By QWidget I mean specifically QTableWidget.
Also, It looks like QMLifyProxyModel was updated 1 1/2 years ago. I would like to know if there is a better solution to bridge a column based model to a role based model.
-
wrote on 28 Apr 2012, 15:35 last edited by
The widget world also uses roles. The problem is that qml views only work with list-type models at present so roles find a greater use for more freedom.
Please feel free to get involved and write some more versatile qml views that can be used with table or even tree-like models.

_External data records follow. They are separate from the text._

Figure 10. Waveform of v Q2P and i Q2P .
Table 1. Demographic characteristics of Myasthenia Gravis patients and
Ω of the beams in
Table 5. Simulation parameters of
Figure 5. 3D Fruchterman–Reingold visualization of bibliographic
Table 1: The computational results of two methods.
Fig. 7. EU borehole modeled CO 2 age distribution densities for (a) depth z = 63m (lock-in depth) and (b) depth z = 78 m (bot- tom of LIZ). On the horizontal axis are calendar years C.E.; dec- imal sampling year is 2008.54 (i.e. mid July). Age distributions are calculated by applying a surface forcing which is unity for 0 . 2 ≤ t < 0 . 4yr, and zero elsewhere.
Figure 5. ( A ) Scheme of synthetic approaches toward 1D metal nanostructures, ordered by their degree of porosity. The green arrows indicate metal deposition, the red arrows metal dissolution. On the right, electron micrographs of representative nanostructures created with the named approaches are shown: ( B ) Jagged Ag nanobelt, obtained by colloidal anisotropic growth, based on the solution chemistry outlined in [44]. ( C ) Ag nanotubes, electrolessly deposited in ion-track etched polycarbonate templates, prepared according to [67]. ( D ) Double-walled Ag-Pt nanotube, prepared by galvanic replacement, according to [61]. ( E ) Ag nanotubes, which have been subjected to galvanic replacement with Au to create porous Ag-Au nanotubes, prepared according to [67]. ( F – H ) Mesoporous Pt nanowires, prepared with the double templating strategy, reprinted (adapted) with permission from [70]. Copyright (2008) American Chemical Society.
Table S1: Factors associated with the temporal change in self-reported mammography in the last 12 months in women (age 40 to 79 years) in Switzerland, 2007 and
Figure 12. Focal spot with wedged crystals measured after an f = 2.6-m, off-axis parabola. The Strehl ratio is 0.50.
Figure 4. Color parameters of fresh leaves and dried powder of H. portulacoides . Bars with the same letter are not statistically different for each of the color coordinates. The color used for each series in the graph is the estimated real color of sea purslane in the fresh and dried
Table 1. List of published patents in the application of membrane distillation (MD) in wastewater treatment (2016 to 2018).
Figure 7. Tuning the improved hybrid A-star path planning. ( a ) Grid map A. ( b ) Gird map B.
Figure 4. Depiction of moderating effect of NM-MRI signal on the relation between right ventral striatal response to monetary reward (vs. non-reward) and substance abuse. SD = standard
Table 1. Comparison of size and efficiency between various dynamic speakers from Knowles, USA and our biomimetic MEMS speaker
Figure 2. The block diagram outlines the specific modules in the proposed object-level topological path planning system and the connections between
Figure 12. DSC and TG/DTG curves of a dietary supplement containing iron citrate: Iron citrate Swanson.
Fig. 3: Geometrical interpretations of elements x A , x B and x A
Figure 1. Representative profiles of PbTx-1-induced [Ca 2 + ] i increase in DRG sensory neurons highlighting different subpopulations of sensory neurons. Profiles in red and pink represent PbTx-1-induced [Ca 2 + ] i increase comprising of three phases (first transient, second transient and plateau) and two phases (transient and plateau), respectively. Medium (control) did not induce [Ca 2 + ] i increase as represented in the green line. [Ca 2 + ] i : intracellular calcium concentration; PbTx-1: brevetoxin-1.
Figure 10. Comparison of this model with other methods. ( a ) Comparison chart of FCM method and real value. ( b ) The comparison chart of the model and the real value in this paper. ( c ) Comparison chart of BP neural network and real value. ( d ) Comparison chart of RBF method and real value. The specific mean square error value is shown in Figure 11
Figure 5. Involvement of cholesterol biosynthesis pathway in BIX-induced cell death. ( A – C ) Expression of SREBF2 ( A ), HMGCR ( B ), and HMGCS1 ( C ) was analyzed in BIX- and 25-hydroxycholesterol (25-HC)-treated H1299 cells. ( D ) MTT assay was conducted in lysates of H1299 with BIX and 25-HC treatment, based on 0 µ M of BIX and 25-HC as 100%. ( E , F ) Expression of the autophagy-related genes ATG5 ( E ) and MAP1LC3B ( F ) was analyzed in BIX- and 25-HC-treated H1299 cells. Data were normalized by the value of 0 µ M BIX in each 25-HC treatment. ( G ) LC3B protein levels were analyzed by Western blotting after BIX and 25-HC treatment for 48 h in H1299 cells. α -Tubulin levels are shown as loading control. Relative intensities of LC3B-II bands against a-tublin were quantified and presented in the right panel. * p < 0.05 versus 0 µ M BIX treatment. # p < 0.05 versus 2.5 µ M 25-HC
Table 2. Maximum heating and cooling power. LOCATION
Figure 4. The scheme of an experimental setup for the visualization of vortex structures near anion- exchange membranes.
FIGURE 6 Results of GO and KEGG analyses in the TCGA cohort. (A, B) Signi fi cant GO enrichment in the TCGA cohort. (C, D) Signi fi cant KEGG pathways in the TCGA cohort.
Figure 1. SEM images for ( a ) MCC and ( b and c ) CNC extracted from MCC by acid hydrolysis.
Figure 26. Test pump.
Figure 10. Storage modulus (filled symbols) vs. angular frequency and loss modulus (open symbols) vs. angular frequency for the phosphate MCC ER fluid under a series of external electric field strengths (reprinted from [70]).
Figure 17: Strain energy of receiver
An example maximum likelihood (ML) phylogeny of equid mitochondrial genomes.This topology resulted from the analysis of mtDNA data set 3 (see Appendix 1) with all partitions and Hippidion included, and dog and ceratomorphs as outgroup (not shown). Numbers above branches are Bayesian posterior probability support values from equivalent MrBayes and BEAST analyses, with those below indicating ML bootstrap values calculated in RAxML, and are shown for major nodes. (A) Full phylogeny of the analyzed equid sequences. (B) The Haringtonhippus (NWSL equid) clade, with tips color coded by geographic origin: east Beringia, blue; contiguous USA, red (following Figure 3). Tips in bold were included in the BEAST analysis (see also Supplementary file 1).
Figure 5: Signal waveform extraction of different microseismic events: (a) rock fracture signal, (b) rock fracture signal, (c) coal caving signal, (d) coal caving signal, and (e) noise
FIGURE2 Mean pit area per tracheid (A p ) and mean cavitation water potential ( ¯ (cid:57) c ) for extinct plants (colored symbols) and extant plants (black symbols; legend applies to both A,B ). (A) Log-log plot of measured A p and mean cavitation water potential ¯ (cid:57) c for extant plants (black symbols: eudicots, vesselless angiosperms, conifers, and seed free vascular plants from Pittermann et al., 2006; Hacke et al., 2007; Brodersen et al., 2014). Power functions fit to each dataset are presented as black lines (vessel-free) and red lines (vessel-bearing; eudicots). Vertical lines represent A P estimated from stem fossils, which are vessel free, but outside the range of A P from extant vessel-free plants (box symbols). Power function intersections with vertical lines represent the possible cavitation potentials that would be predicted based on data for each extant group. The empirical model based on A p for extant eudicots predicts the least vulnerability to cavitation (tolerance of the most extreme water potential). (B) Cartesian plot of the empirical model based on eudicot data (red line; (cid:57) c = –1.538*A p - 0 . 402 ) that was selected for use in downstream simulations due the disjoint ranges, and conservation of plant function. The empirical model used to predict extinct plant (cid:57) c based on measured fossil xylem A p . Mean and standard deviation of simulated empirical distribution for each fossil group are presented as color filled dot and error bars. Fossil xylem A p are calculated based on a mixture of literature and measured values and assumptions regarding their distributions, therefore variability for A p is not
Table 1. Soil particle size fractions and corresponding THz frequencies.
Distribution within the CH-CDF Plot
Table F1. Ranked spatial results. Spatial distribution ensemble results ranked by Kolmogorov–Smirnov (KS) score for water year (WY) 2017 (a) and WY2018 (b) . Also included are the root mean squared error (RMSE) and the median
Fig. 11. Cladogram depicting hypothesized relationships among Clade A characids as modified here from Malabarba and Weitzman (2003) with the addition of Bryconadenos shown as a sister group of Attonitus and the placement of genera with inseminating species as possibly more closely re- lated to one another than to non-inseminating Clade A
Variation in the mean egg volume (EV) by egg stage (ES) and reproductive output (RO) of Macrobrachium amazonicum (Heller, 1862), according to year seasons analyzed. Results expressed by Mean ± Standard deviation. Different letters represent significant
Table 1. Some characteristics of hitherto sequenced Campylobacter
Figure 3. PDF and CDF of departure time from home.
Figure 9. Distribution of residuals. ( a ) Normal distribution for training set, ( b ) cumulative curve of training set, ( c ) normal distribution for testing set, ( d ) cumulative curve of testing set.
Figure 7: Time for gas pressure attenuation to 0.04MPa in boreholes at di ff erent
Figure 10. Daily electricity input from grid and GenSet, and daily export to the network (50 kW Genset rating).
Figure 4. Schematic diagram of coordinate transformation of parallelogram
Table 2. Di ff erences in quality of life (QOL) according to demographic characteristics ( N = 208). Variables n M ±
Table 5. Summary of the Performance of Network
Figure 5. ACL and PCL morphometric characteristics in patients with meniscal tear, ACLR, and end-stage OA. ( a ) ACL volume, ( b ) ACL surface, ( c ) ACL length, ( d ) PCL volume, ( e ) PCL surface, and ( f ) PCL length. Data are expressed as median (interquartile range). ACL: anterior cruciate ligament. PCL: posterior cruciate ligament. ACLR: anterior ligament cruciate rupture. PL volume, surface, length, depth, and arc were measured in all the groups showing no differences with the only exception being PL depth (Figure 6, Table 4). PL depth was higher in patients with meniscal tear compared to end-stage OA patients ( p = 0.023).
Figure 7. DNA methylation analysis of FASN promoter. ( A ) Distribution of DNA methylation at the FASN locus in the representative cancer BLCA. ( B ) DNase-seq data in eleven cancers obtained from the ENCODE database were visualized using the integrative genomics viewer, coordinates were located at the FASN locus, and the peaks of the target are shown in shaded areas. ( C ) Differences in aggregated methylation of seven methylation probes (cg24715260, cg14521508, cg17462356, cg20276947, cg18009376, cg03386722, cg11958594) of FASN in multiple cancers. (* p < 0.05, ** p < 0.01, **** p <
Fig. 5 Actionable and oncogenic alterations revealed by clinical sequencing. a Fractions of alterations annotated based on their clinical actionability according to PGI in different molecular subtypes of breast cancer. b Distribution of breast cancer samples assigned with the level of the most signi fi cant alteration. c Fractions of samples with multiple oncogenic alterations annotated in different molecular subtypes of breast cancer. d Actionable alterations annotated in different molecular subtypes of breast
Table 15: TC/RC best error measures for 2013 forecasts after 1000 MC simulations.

I will be very interested to see what solutions you come up with for this problem.
-
wrote on 28 Apr 2012, 19:29 last edited by
Thanks for the response, I'll look into making a QML table view. Do you know of any benefit of using Columns instead of Roles? Besides being compatible with a QTableWidget.
-
wrote on 29 Apr 2012, 08:12 last edited by
Before you start from scratch, let me point to the Desktop Components project. It already supports a table view with columns, but indeed, it is based on rows.
From a design perspective, I get that using roles may be the better design for many situations. Often (not always), the items on a single row in a table really just represent aspects of a single underlying item. For instance, if you are displaying contacts, all the items in the columns (name, d.o.b., phone number) represent aspects or attributes of a single entity: the person. That makes it logical to be able to treat them as such. Representing such information as a table model, pre-supposes that you want to display such information always in a table form. That may not be the case. Perhaps you want to use a representation that looks like a set of business cards instead, for instance. Having the model in the form of a table would then be harder to use. Using a table to represent objects with a number of attributes is one way to represent them, but not the only way.